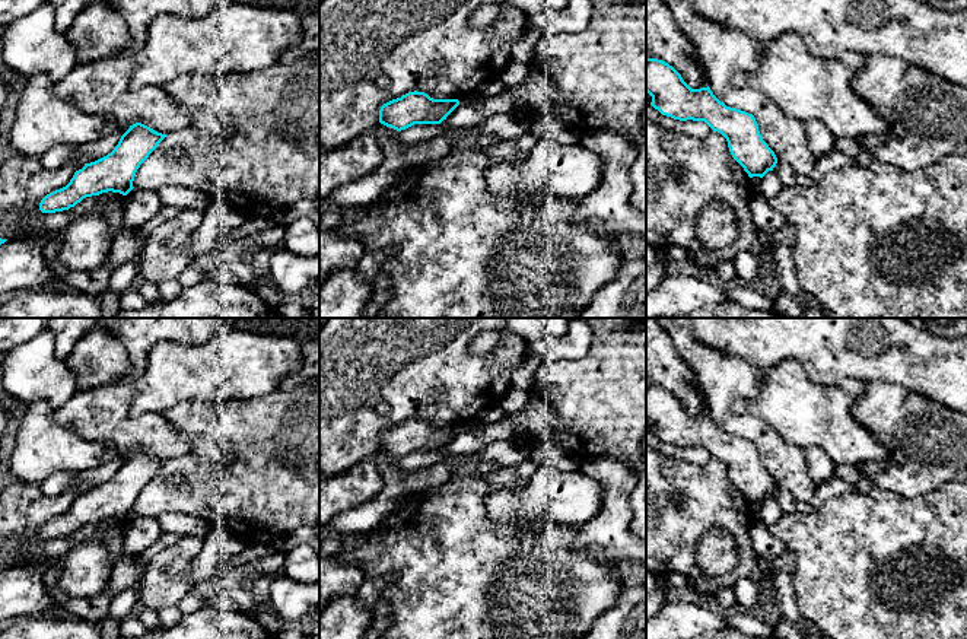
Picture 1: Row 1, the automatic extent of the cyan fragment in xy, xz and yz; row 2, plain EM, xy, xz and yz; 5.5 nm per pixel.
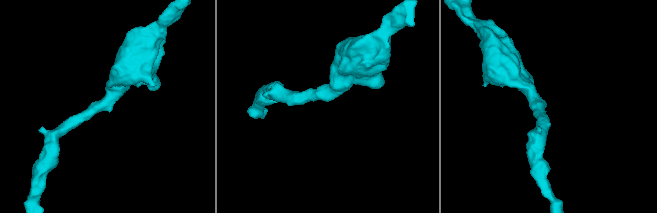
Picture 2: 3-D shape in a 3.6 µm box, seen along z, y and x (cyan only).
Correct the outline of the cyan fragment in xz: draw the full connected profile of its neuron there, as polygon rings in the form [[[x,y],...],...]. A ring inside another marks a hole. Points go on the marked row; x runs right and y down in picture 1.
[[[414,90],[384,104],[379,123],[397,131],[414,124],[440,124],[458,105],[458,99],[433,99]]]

--

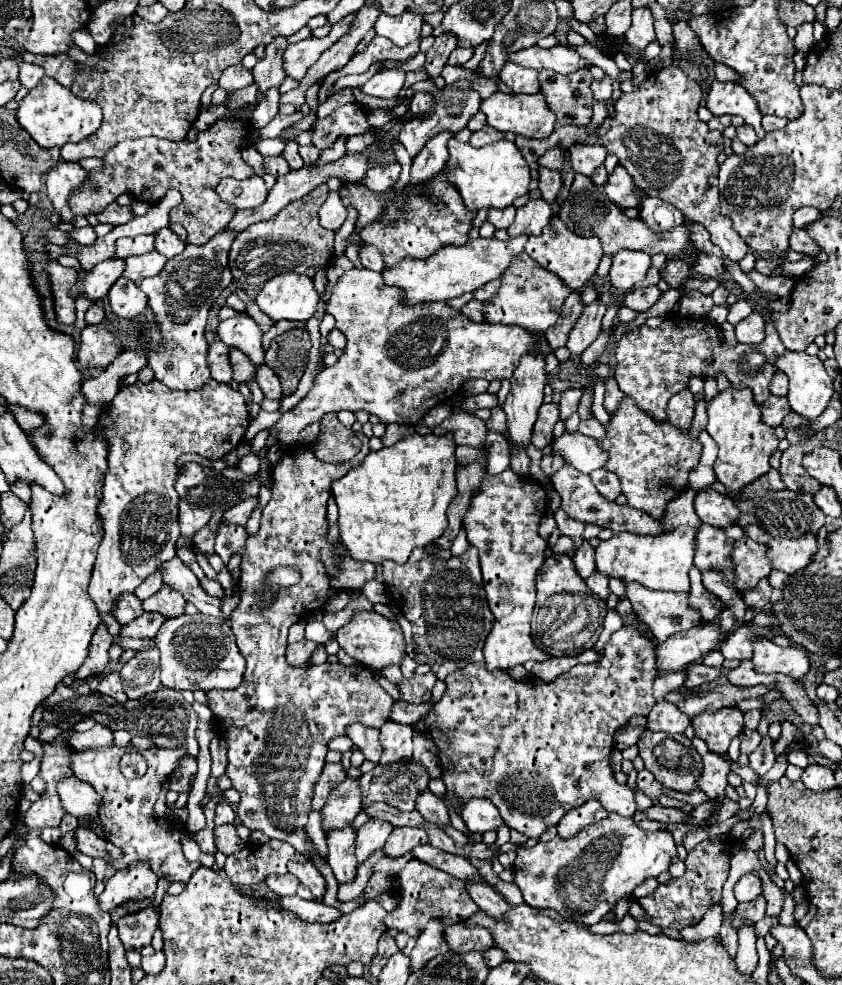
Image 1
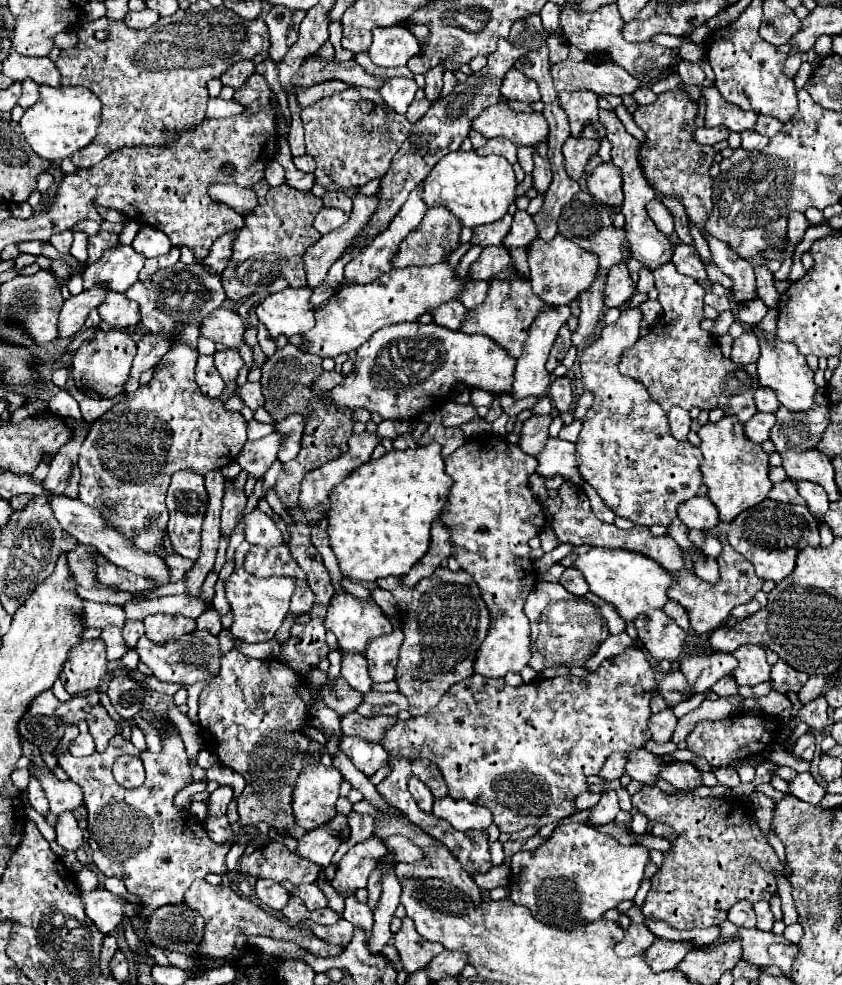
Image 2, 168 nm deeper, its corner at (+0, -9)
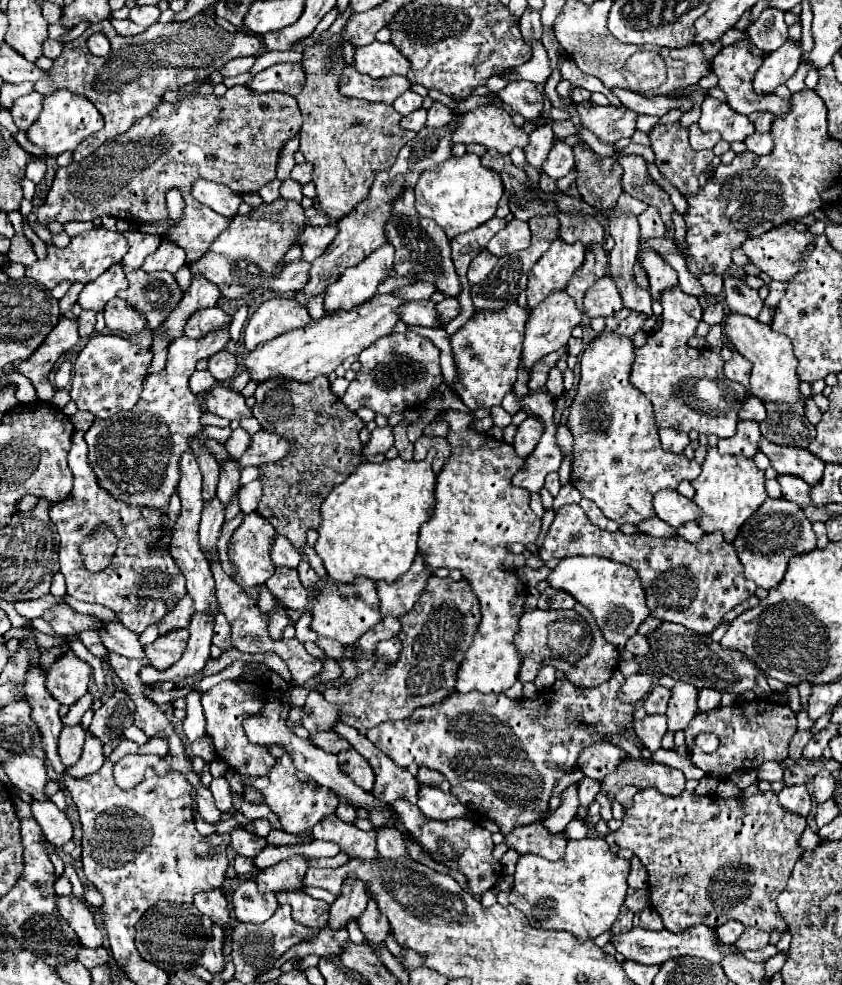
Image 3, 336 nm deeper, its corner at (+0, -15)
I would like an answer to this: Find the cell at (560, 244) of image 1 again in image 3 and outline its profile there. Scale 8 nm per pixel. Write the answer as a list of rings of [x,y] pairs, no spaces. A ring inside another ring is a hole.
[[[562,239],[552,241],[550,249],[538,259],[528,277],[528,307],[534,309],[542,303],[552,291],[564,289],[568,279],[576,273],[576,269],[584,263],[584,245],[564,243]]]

* [REQUIREMENT]: Say how many lines in the data include the string "deeper", giving the number alone.

* [WRITTEN SOLUTION]: 2